Book Mining of Massive Datasets

Download or read book Mining of Massive Datasets written by Jure Leskovec and published by Cambridge University Press. This book was released on 2014-11-13 with total page 480 pages. Available in PDF, EPUB and Kindle. Book excerpt: Now in its second edition, this book focuses on practical algorithms for mining data from even the largest datasets.

Book Data Preprocessing in Data Mining

Download or read book Data Preprocessing in Data Mining written by Salvador García and published by Springer. This book was released on 2014-08-30 with total page 327 pages. Available in PDF, EPUB and Kindle. Book excerpt: Data Preprocessing for Data Mining addresses one of the most important issues within the well-known Knowledge Discovery from Data process. Data directly taken from the source will likely have inconsistencies, errors or most importantly, it is not ready to be considered for a data mining process. Furthermore, the increasing amount of data in recent science, industry and business applications, calls to the requirement of more complex tools to analyze it. Thanks to data preprocessing, it is possible to convert the impossible into possible, adapting the data to fulfill the input demands of each data mining algorithm. Data preprocessing includes the data reduction techniques, which aim at reducing the complexity of the data, detecting or removing irrelevant and noisy elements from the data. This book is intended to review the tasks that fill the gap between the data acquisition from the source and the data mining process.
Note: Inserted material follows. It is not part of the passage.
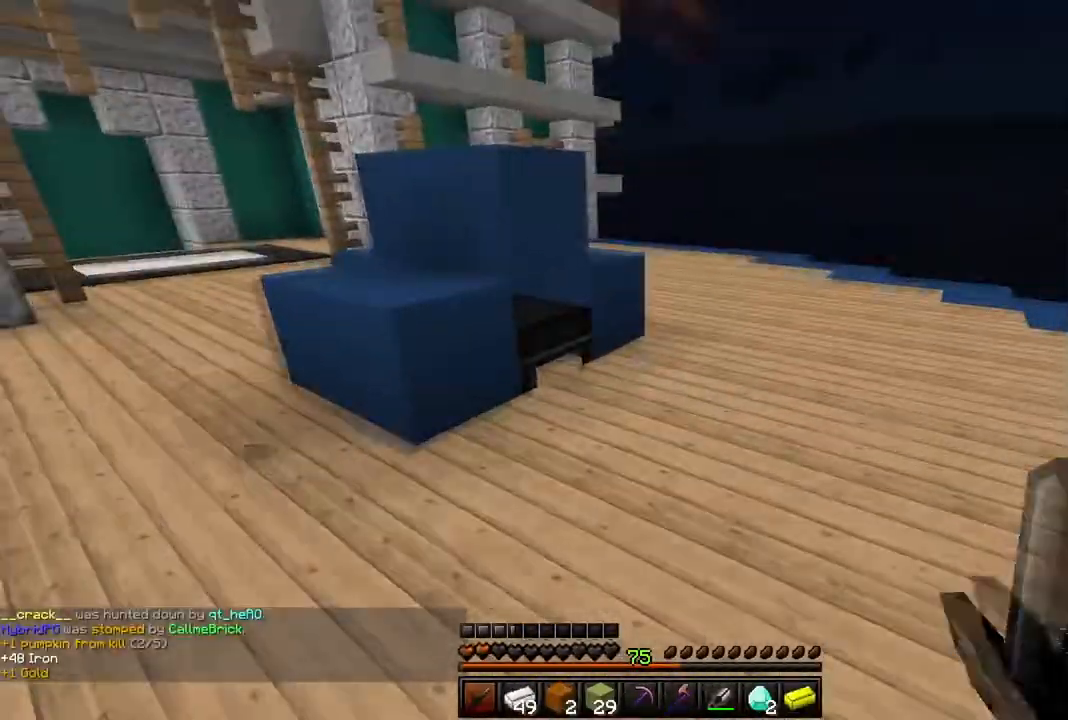
{"keys": ["w"], "mouse": [], "events": [[66, "w", "up"], [150, "d", "down"], [367, "w", "down"], [467, "d", "up"]]}
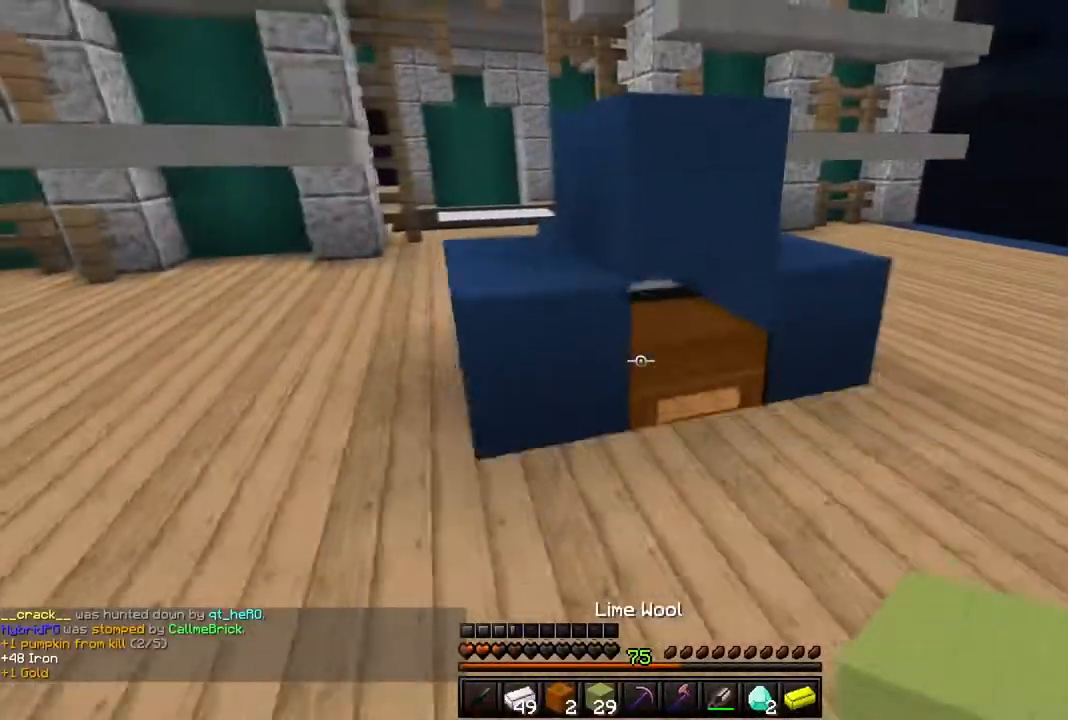
{"keys": [], "mouse": ["left"], "events": [[117, "mouse_left", "down"], [134, "w", "up"], [334, "mouse_left", "up"], [417, "mouse_left", "down"]]}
A comprehensive look from a practical point of view, including basic concepts and surveying the techniques proposed in the specialized literature, is given.Each chapter is a stand-alone guide to a particular data preprocessing topic, from basic concepts and detailed descriptions of classical algorithms, to an incursion of an exhaustive catalog of recent developments. The in-depth technical descriptions make this book suitable for technical professionals, researchers, senior undergraduate and graduate students in data science, computer science and engineering.